Fun Up North in Edinburgh
It's hardly a surprise that Great Britain and its capital city London get far more coverage in the mainstream media, but up north is a whole country and culture that people often overlook. Scotland's capital city of Edinburgh is just as metropolitan and cosmopolitan as any part of London—and definitely worth a visit.
Going to Edinburgh
Most tourists can catch a flight to Edinburgh International Airport or take any number of trains from London to Waverley Railway Station. For actual in-city transportation, the city has 2 bus lines (Lothian and First), along with a service of Black Cabs that can carry up to 5 passengers at a time. Of course, the city is also built in such a way that all the major landmarks are never more than a 15-minute walk away from each other.
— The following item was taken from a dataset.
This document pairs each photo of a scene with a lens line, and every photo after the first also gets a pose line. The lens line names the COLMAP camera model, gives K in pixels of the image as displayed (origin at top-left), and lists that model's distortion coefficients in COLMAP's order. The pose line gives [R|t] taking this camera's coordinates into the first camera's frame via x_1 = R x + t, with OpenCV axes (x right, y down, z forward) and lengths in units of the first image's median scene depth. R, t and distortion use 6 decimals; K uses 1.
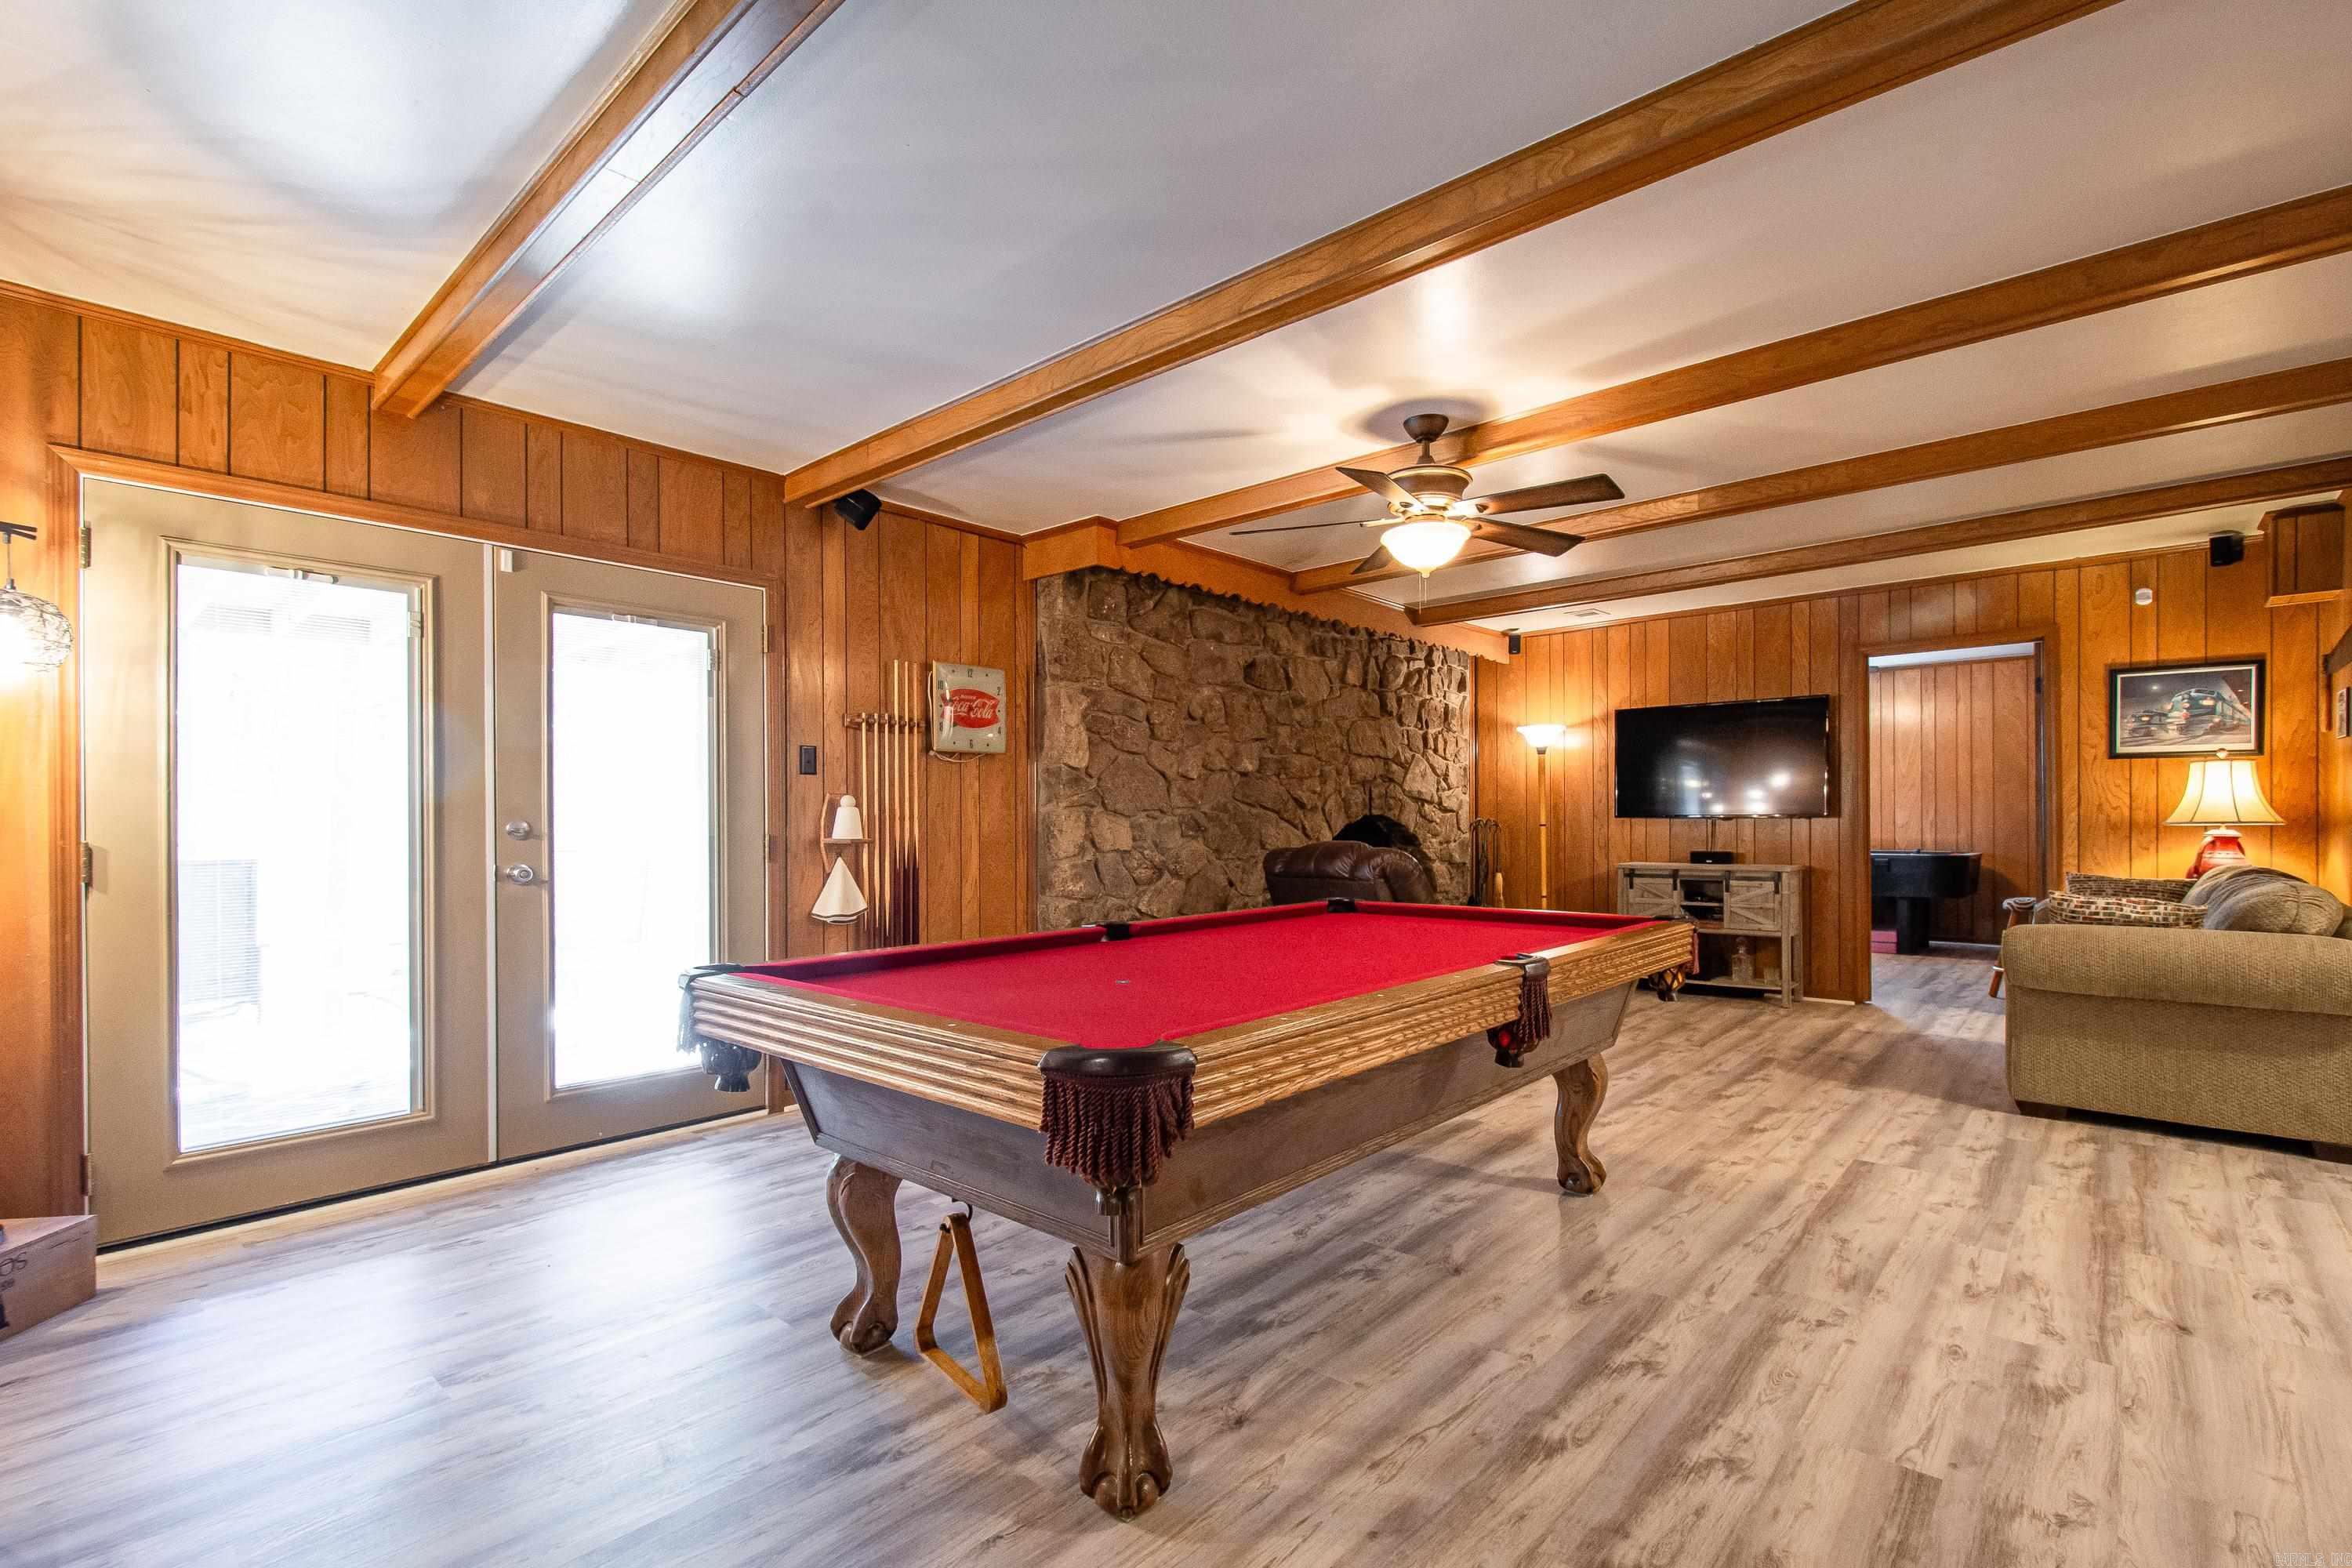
lens RADIAL K [[1035.0, 0, 1205.6], [0, 1035.0, 820.2], [0, 0, 1]] dist [0.014975, -0.004792]
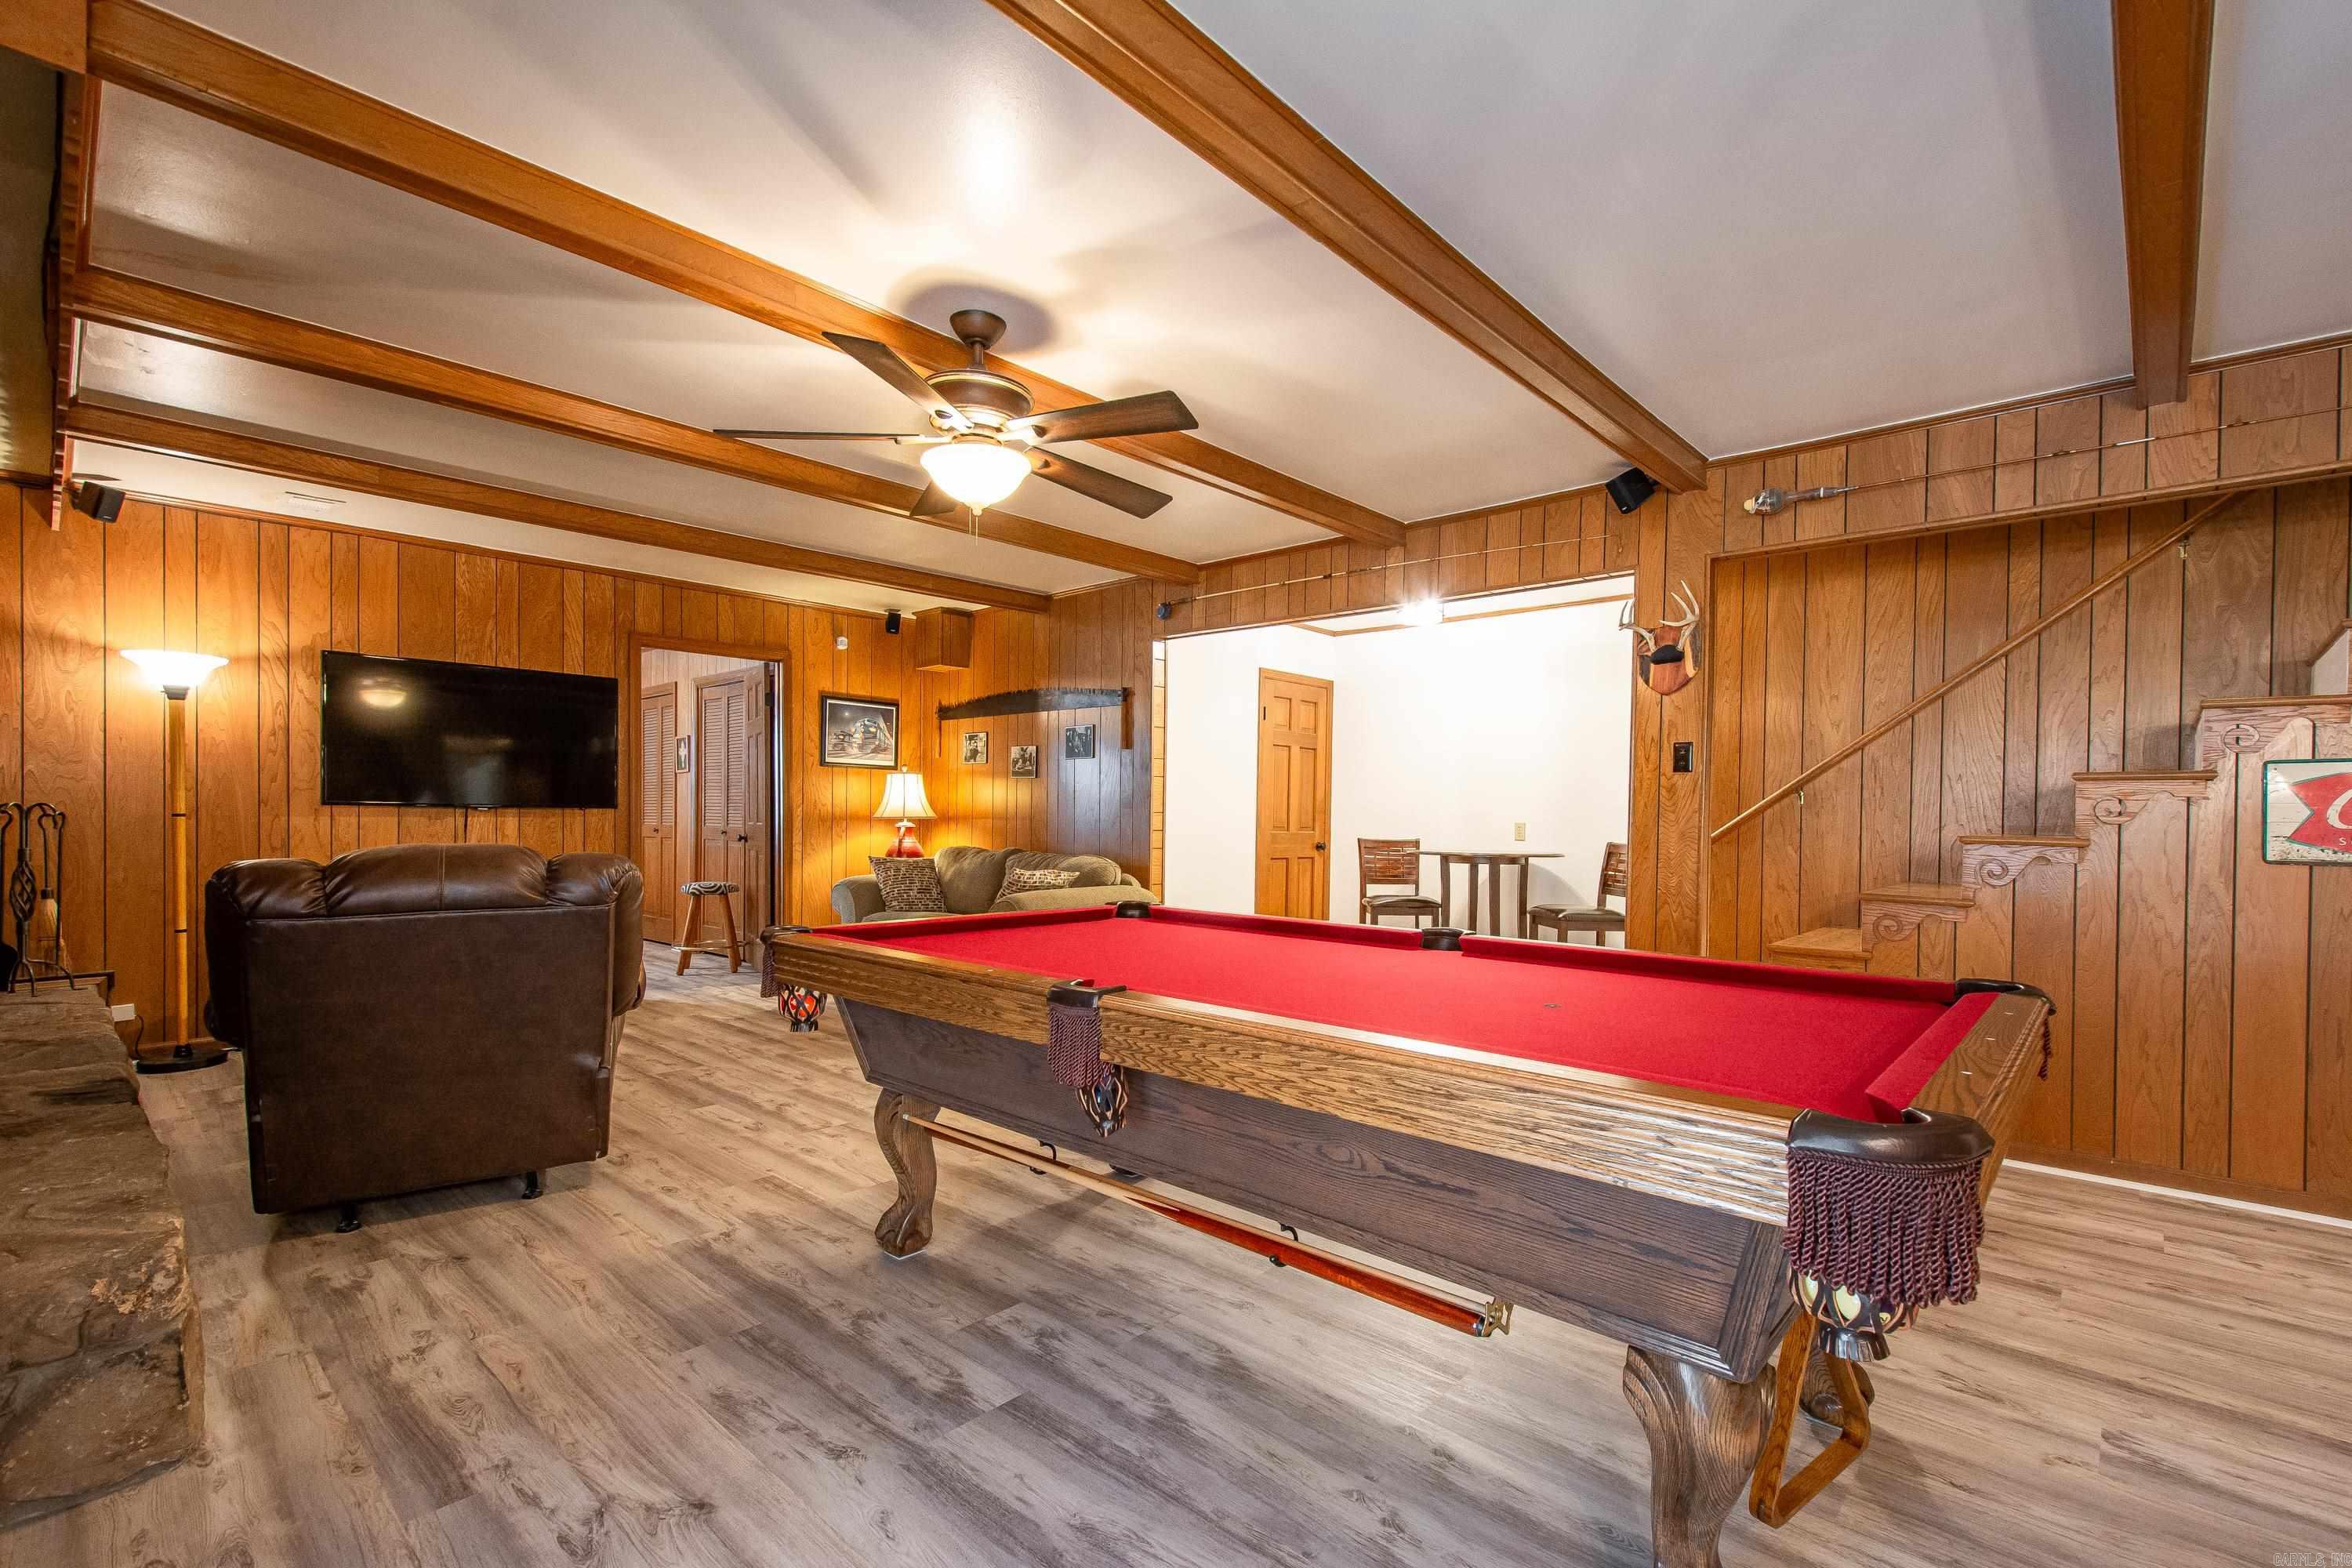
lens RADIAL K [[1035.0, 0, 1194.4], [0, 1035.0, 832.4], [0, 0, 1]] dist [0.014975, -0.004792]
pose [[0.025747, -0.013062, 0.999583, -0.381276], [-0.011427, 0.999845, 0.013359, -0.000234], [-0.999603, -0.011766, 0.025594, 0.517415]]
Here are just some of the places you can visit while you're in Edinburgh.
This impressive fortress in Old Town has been standing and open for a thousand years.
As the seat of politics in Scotland, this creatively-designed building was the brainchild of Spanish architect Enric Miralles.
Built in the year 1846 to commemorate the death of Sir Walter Scott, the Scott Monument is one of the most prominent landmarks in the city. Visitors can climb this Gothic spire and get a view of the whole city from 200 feet in the air.
Where once horses and cattle were sold, this historic center of commerce now offers a multitude of shops, vendor stalls, and restaurants on par with what a Londoner could find near Piccadilly Circus.
Museum of Scotland
Admission to this cultural institution is free and well worth a trip. Here you'll find an impressive collection of weapons and artifacts from Scotland's long history, dating all the way back to the age of Ancient Rome (who had settled in Britain for a time). Nearby is the Royal Museum, which has Victorian-era artworks and architecture.
Things to Do in Edinburgh
Whether you're in Edinburgh for a few days, a week, or even longer, here are some things you won't want to miss.
The national dish of Scotland is the haggis (which is more appetizing than it sounds), but the city has a whole smorgasbord of dishes to choose from. There are plenty of fish and chip shops around and several good pubs on the Shore area of Leith, where you can find anything from gourmet burgers to pizza and more.
Festival season in Edinburgh begins around the summertime, with the biggest arts festival known as “The Fringe” scheduled through the beginning of August.
For the best dancing and musical experience, the hottest place to be is Cabaret Voltaire. For local music acts and some classic rock, you can try Whistle Binkies, a club within earshot of the Royal Mile.
New Year's Eve
If you happen to visit during winter, you should stick around for Hogmanay, the biggest New Year's celebration in all of Scotland. The grand finale of this citywide event is a massive fireworks display set off from the top of Edinburgh Castle.